YouTube Subscribers play out differently: While women are barely edged out with 39M total subscribers against the men’s 41M, women win decisively on YouTube in terms of average subscribers per profile (1M vs. 890K) and median subscribers per profile (697K vs. 515K).

On Spotify, men barely have more aggregate followers (55M vs. 52M), but women edge a win on average Spotify followers per profile (1.086M vs. 1.076M) and more decisively on median followers per profile (964K vs. 771K). The differences here are relatively minimal compared to other platforms, so it’d be fair to say the gender gap for this dataset is smallest on Spotify.

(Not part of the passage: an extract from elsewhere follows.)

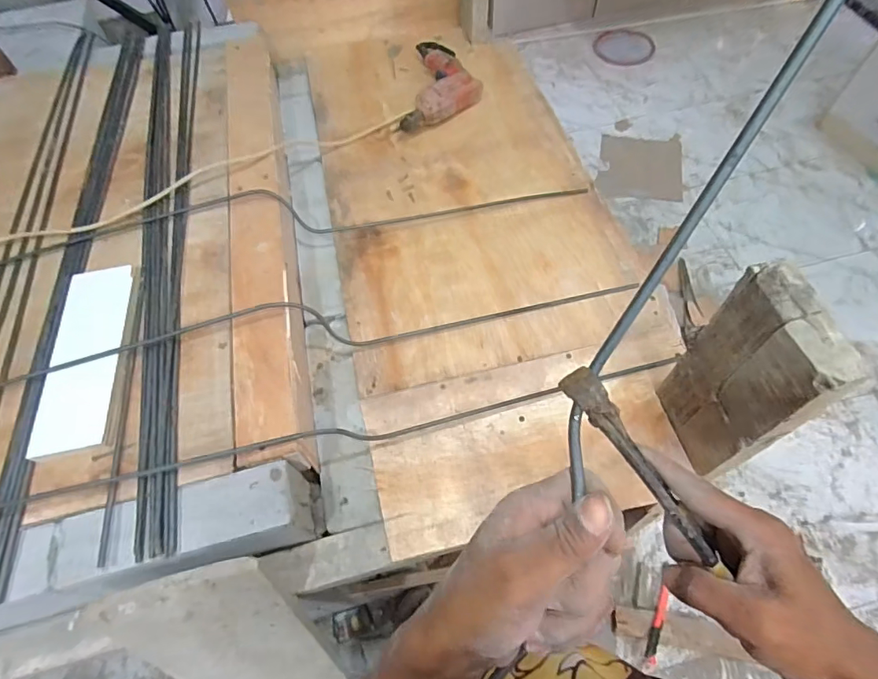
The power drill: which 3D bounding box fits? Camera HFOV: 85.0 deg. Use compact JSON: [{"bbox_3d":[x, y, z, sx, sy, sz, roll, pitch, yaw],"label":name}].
[{"bbox_3d":[0.014,-0.575,1.050,0.162,0.075,0.308,4,60,6],"label":"power drill"}]

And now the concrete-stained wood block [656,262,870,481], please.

However, when it comes to Spotify Monthly Listeners (MLs), women take home the gold with an aggregate 206M MLs vs. men’s 187M. Women also achieve a better average (4.3M vs. 3.6M) and median (3.5M vs. 2.2M). Granted, Monthly Listeners is a highly volatile metric, so this could change day to day.

The Gender Gap Is Real, But It Seems To Be Narrowing

We designate certain times in society to recognize people that have both collectively shaped us and also been too often ignored. It’s an oxymoron: specifically remember who we regularly forget.

As we’ve seen in Black women’s favorite artists, the gender gap at play here in a mostly Rap and R&B soundscape seems to be wider in some places, with some of those being decisive wins for women in music. There also are spaces that seem almost equal: This will morph depending on genre, platform, and whoever happens to be hot at the time.

Nonetheless, the work toward gender equality is never-ending, and we hope these data suggest that, slowly but surely, that labor is paying off. While this article was written in a “women” versus “men” fashion, we surely need everyone to make those small, everyday decisions to create an equitable music industry together.